Mar 18

Thoughts about Abortion

She is a person.  He is a person.  From conception.  Period.  That's where I start, and where I keep coming back to, when I try to think about abortion.  The fact that the conceived person really is a person doesn't necessarily change at all the pain that a woman may experience when she discovers that she is pregnant.  She may still face utter and unthinkable rejection from her friends and family because she has shattered their vision of her purity, or how her actions supposedly reflect on them.  Her pregnancy may create an apparent (or even real) life-and-death situation for herself, in which carrying her son or daughter to term will result in her own death.

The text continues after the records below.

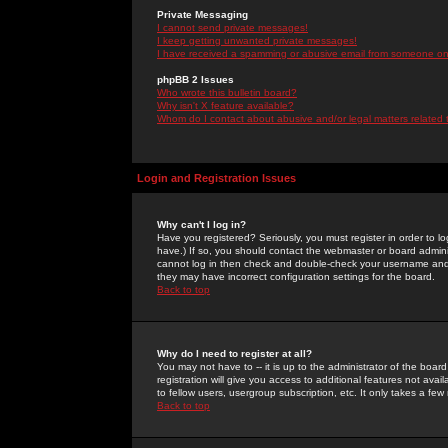
Private Messaging
I cannot send private messages!
I keep getting unwanted private messages!
I have received a spamming or abusive email from someone on 
phpBB 2 Issues
Who wrote this bulletin board?
Why isn't X feature available?
Whom do I contact about abusive and/or legal matters related 
Login and Registration Issues
Why can't I log in?
Have you registered? Seriously, you must register in order to 
have.) If so, you should contact the webmaster or board adminis
cannot log in then check and double-check your username and pa
they may have incorrect configuration settings for the board.
Back to top
Why do I need to register at all?
You may not have to -- it is up to the administrator of the boa
registration will give you access to additional features not ava
to fellow users, usergroup subscription, etc. It only takes a fe
Back to top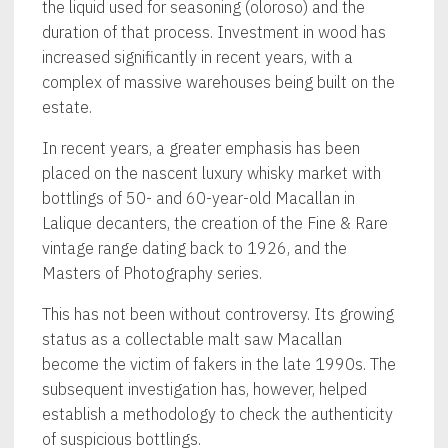
the liquid used for seasoning (oloroso) and the
duration of that process. Investment in wood has
increased significantly in recent years, with a
complex of massive warehouses being built on the
estate.
In recent years, a greater emphasis has been
placed on the nascent luxury whisky market with
bottlings of 50- and 60-year-old Macallan in
Lalique decanters, the creation of the Fine & Rare
vintage range dating back to 1926, and the
Masters of Photography series.
This has not been without controversy. Its growing
status as a collectable malt saw Macallan
become the victim of fakers in the late 1990s. The
subsequent investigation has, however, helped
establish a methodology to check the authenticity
of suspicious bottlings.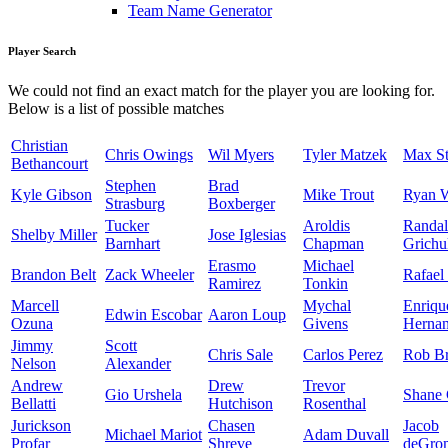
Team Name Generator
Player Search
We could not find an exact match for the player you are looking for.
Below is a list of possible matches
Christian
Chris Owings
Wil Myers
Tyler Matzek
Max St
Bethancourt
Stephen
Brad
Kyle Gibson
Mike Trout
Ryan 
Strasburg
Boxberger
Tucker
Aroldis
Randal
Shelby Miller
Jose Iglesias
Barnhart
Chapman
Grichu
Erasmo
Michael
Brandon Belt
Zack Wheeler
Rafael
Ramirez
Tonkin
Marcell
Mychal
Enriqu
Edwin Escobar
Aaron Loup
Ozuna
Givens
Herna
Jimmy
Scott
Chris Sale
Carlos Perez
Rob Br
Nelson
Alexander
Andrew
Drew
Trevor
Gio Urshela
Shane 
Bellatti
Hutchison
Rosenthal
Jurickson
Chasen
Jacob
Michael Mariot
Adam Duvall
Profar
Shreve
deGro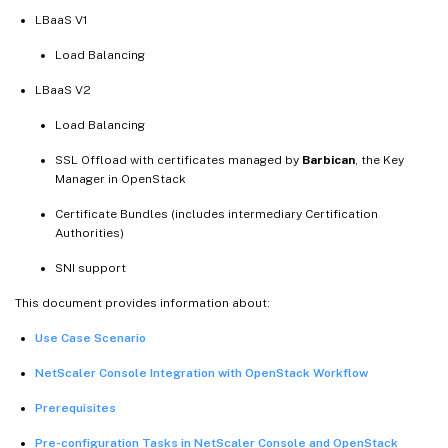
LBaaS V1
Load Balancing
LBaaS V2
Load Balancing
SSL Offload with certificates managed by
Barbican
, the Key
Manager in OpenStack
Certificate Bundles (includes intermediary Certification
Authorities)
SNI support
This document provides information about:
Use Case Scenario
NetScaler Console Integration with OpenStack Workflow
Prerequisites
Pre-configuration Tasks in NetScaler Console and OpenStack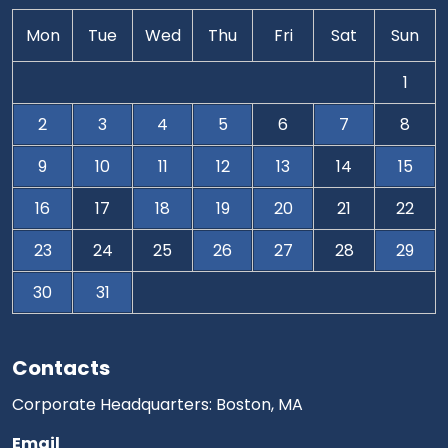
Mon
Tue
Wed
Thu
Fri
Sat
Sun
1
2
3
4
5
6
7
8
9
10
11
12
13
14
15
16
17
18
19
20
21
22
23
24
25
26
27
28
29
30
31
Contacts
Corporate Headquarters: Boston, MA
Email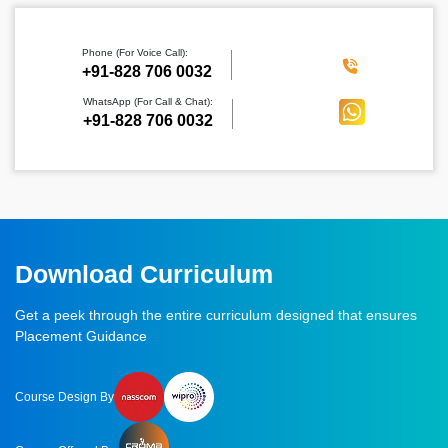
Phone (For Voice Call):
‪+91-828 706 0032
WhatsApp (For Call & Chat):
+91-828 706 0032
Download Curriculum
Get a peek through the entire curriculum designed that ensures
Placement Guidance
Course Design By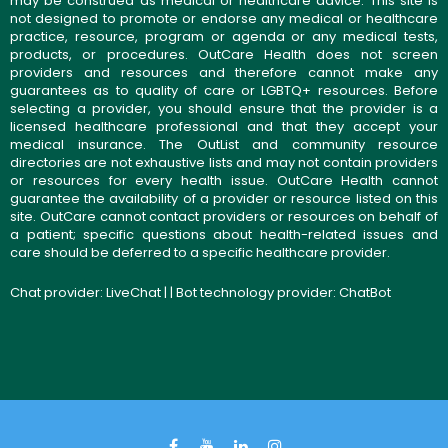
may be construed as medical or healthcare advice. This site is
not designed to promote or endorse any medical or healthcare
practice, resource, program or agenda or any medical tests,
products, or procedures. OutCare Health does not screen
providers and resources and therefore cannot make any
guarantees as to quality of care or LGBTQ+ resources. Before
selecting a provider, you should ensure that the provider is a
licensed healthcare professional and that they accept your
medical insurance. The OutList and community resource
directories are not exhaustive lists and may not contain providers
or resources for every health issue. OutCare Health cannot
guarantee the availability of a provider or resource listed on this
site. OutCare cannot contact providers or resources on behalf of
a patient; specific questions about health-related issues and
care should be deferred to a specific healthcare provider.
Chat provider:
LiveChat
| | Bot technology provider:
ChatBot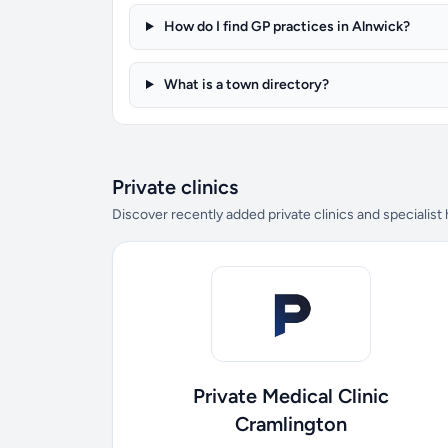
How do I find GP practices in Alnwick?
What is a town directory?
Private clinics
Discover recently added private clinics and specialist
Private Medical Clinic
Cramlington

But none of these facts changes the fact that her child is still a person.  And to kill a person is to murder.  Even when that murder is convenient for a large number of people involved, even if the person is physically incapable of feeling pain from that murder, even if no one feels any guilt or emotional pain from that murder, it's still murder.

Now, saying that is not intended to create a feeling of guilt within women who find abortion to be a freeing, more-than-just-convenient, option.  I point out the fact that killing a person is murder simply because it is true, however much we want to forget that it's true.  I want to "go to bat" for those persons who have no voice, to throw my voice out there in their defense.

I'm not so out of touch with reality to believe that it is or should be easy for women with "unconvenient" pregnancies to go through with them.  I don't want to minimize their pain or discomfort in any way.  And I don't believe that simply making abortion illegal will suddenly turn those woman with "unconvenient" pregnancies into women who are happy to go through with their pregnancies.  And I don't know that my foremost goal is to turn those women into jail-bound convicts.  I don't know that I have a specific, simple recipe for what I think should happen.

I guess I can say that my primary goal is that people should be treated with inherent value and respect from the day they are conceived, onward.  We are told that some people may find themselves in terrible situations with nothing but no-win choices in front of them, where (remember "Lifeboat," anyone?) someone will die no matter what they do.  I want a mother in a "crisis pregnancy" (as well as, perhaps even more importantly, her support system) to treat the decision to abort with the same seriousness they would have if she were deciding to kill a person she could "normally" see, touch, and talk with.

A friend of mine can't fathom how I can align myself with the Republican party (who I think she connects with pollution, corporate corruption, unjust war, and oppression of the poor) when she doesn't see their actions (especially during the G.W. Bush regime) as actively advancing the pro-life cause.  [pause to dig a bit...]  Well, I can't find the article I was looking for right now.  It's on First Things, and is a treatment of what Bush has and hasn't done for the pro-life cause. 

My first thought would be that he's been rather passive, and that the most I could say is that things haven't gotten worse, as far as laws, regulations, Supreme Court nominations and the like go, than things would have been under a Democratic administration.  But this article that I was looking for made the case, with details, that Bush hasn't been as passive on the issue as I or others may have thought. 

In the meantime, as a taste of the insight that I think First Things brings to the abortion debate, check out "How We Got to Where We Are," a very interesting narrative of how the Democrats went from being the "obvious" anti-abortion party to the staunch defender of pro-choice laws and candidates.

Or peruse the long list of articles that come up when you do a search for the word "abortion" there.

I'm sure that's not all I'll have to say on the subject, but maybe this will help some people understand where I come from when it comes to talking about abortion.